MONTEREY, Calif. IBM believes it will be first. Intel will start before the end of the year. Texas Instruments will start early next year. Others will follow. Leading chip makers are working to move 90-nanometer process technologies into volume production, and several are already offering samples of 90-nm designs. But the hurdles of 90-nm design and production are still significant, according to a panel of industry executives convened last week.
The panel, chaired by EE Times senior editor Ron Wilson, enumerated many pitfalls of ultradeep-submicron design and manufacture.
When pressed, two panelists Ted Vucurevich, senior vice president of Cadence Design Systems Inc., and Antun Domic, senior vice president and general manager of nanometer operations at Synopsys Inc. agreed that 90-nm designs would start ramping next year.
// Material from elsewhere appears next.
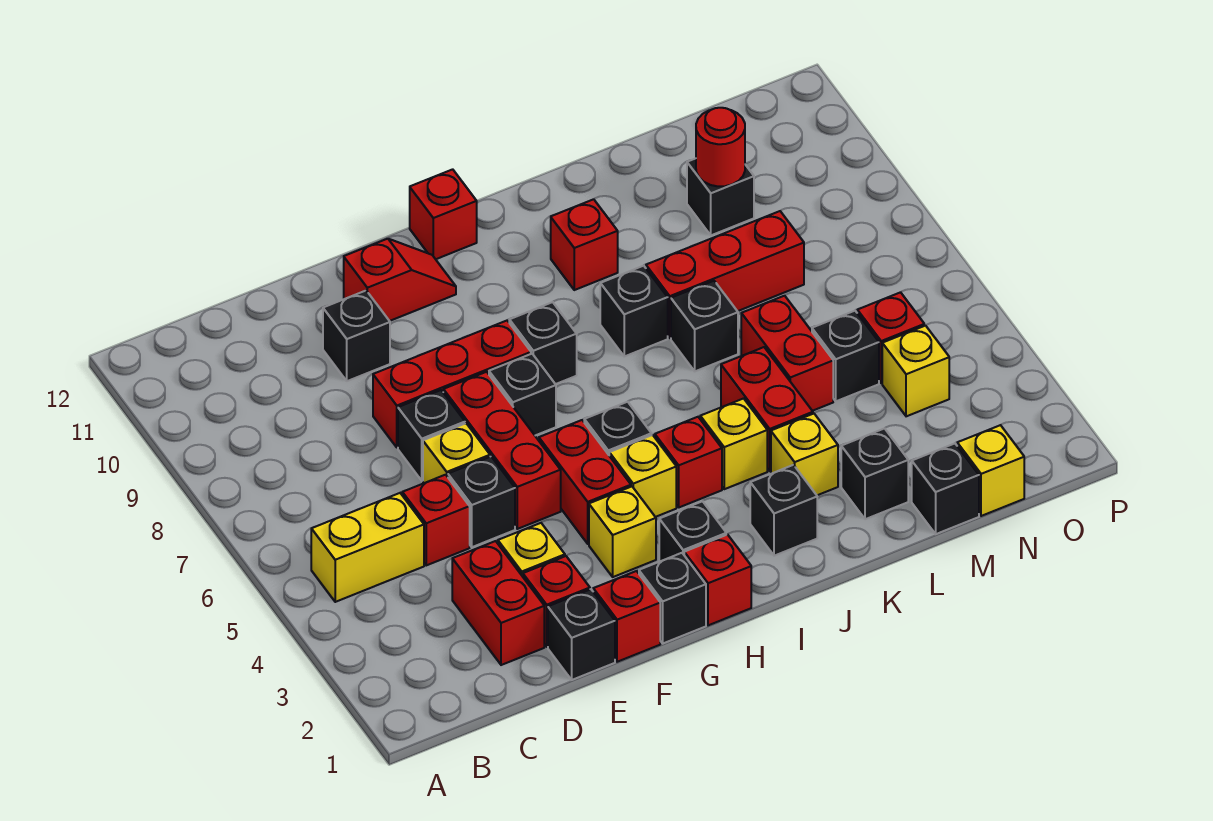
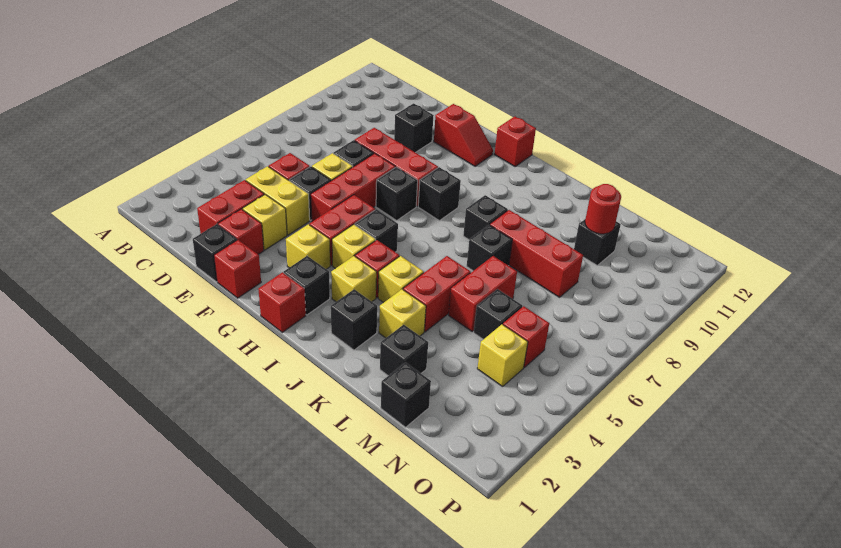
yellow brick B5:C5 level 1 -> yellow brick D4:E4 level 1
black brick G1 level 1 -> none
red brick J10 level 1 -> none
yellow brick N1 level 1 -> yellow brick I3 level 1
Vucurevich said it would come in the form of an FPGA, while Domic said it would be a "non-FPGA" design, drawing chuckles.
The panel, aside from the light-hearted jousting over timing, did split over the treacheries ahead in the 90-nm shift.
"The hurdles to getting to lower cost seem much different at 90 nm" than for previous generational transitions, Vucurevich said. For instance, developing an advanced system-on-chip device is put at $25 million and a year's design time vs. a typical ASIC design that costs from $300,000 to $500,000, he said.
In addition, the costs of packaging a 90-nm design could be more expensive than the silicon itself, Vucurevich said. "You're going to have to find new ways of verifying your design," he said.
But Domic countered that he believed the shift from 180-nm to 130-nm designs was far more difficult than the transition to 90 nm will be. In the earlier transition, the electronics industry had to deal with the introduction of copper as a wiring choice and new dielectrics to handle the tighter geometries.
"Getting yields on that proved harder than expected," he said.
Andrew Moore, design services marketing manager with foundry Taiwan Semiconductor Manufacturing Co. Ltd., chimed in that the tools issues are dif-ferent this time around. "The things at 130 nm that were nice to have are must-haves at 90 nm," he said, noting that modeling of gate currents and SRAM redundancy contingency plans are imperative.
"There is a great deal of concern over variables," said Tim Burks, vice president of product development at Magma Design Automation Inc. "People are definitely concerned about low yields."
Vucurevich said manufacturing issues are increasingly global in that, for instance, designers need to fret about clock skew over multiple interconnects. But over time, local issues will also weigh heavy on manufacturing.
"Think globally and fear locally, then," Wilson quipped.